### JOB
When you reach the line that contains "KAPSELMASCHI" in the entries below, begin returning lines exactly as written and continue through the last one.

### PROVIDED DATA
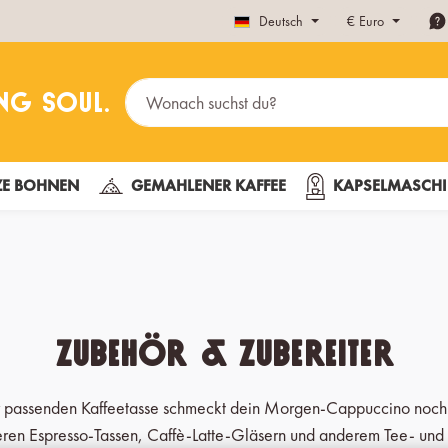
Deutsch
€
Euro
E BOHNEN
GEMAHLENER KAFFEE
KAPSELMASCHI
Zubehör & Zubereiter
r passenden Kaffeetasse schmeckt dein Morgen-Cappuccino noch 
nseren Espresso-Tassen, Caffè-Latte-Gläsern und anderem Tee- un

### EXERCISE ANSWER
KAPSELMASCHI
Zubehör & Zubereiter
r passenden Kaffeetasse schmeckt dein Morgen-Cappuccino noch 
nseren Espresso-Tassen, Caffè-Latte-Gläsern und anderem Tee- un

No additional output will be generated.